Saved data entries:

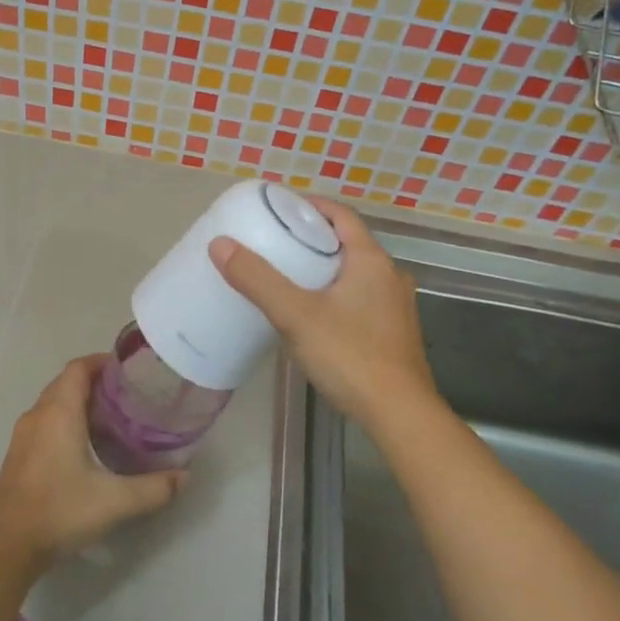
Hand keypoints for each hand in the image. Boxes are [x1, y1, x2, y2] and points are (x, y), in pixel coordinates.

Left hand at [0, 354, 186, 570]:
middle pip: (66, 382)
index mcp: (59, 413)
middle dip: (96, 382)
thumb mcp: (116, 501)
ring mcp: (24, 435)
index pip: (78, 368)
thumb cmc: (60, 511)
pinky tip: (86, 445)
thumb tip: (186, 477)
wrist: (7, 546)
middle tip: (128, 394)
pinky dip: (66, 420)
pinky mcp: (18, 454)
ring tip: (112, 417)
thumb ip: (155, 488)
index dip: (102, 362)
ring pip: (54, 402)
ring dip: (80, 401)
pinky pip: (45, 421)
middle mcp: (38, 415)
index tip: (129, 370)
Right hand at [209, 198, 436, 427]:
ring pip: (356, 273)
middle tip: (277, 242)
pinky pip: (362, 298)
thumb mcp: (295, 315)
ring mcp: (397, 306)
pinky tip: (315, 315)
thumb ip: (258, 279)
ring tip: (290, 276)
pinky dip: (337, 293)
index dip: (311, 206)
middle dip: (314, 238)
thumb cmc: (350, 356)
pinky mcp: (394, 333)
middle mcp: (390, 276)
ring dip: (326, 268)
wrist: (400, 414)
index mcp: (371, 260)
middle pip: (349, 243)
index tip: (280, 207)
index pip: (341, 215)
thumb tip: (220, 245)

...

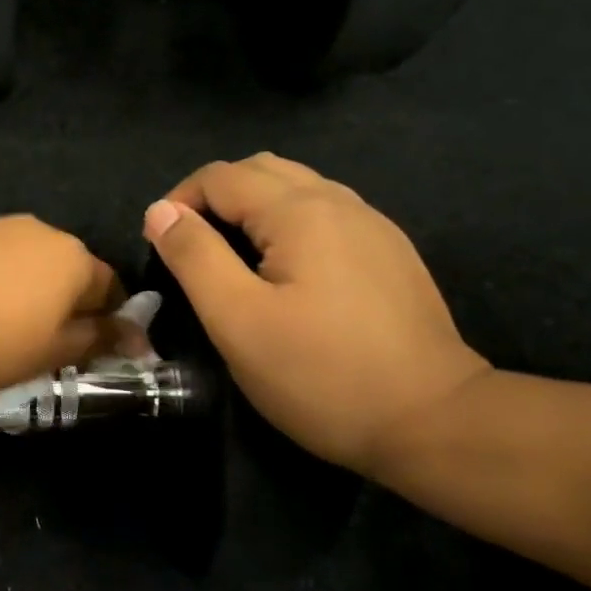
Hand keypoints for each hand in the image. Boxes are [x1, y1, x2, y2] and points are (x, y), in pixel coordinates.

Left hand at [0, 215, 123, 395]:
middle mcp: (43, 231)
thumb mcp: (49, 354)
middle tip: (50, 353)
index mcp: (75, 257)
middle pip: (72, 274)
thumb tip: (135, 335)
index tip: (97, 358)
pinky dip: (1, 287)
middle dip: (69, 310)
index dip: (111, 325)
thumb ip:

...

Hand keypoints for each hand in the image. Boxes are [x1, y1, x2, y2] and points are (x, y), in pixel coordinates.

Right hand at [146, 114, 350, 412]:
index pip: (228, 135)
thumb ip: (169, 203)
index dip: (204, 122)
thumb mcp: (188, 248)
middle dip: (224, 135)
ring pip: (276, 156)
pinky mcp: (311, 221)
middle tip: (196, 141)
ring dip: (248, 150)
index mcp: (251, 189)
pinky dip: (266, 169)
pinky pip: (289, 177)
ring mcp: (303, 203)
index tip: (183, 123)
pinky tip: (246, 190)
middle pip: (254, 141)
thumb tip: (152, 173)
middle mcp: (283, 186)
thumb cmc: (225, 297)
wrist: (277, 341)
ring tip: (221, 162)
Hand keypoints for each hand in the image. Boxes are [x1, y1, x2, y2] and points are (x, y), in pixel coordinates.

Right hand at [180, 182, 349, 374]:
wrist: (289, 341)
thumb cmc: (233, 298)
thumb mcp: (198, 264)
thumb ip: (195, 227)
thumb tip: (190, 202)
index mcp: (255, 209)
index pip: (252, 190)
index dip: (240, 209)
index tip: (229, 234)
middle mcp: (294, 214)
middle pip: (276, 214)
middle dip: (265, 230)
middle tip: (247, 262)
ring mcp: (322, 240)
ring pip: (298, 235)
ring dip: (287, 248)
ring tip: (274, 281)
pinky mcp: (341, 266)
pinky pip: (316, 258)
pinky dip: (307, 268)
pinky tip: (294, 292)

• _Brief_:
Check each line of the records for the string "Right" and state how many lines contain it. Give only the number.

• _Exercise solution_:
3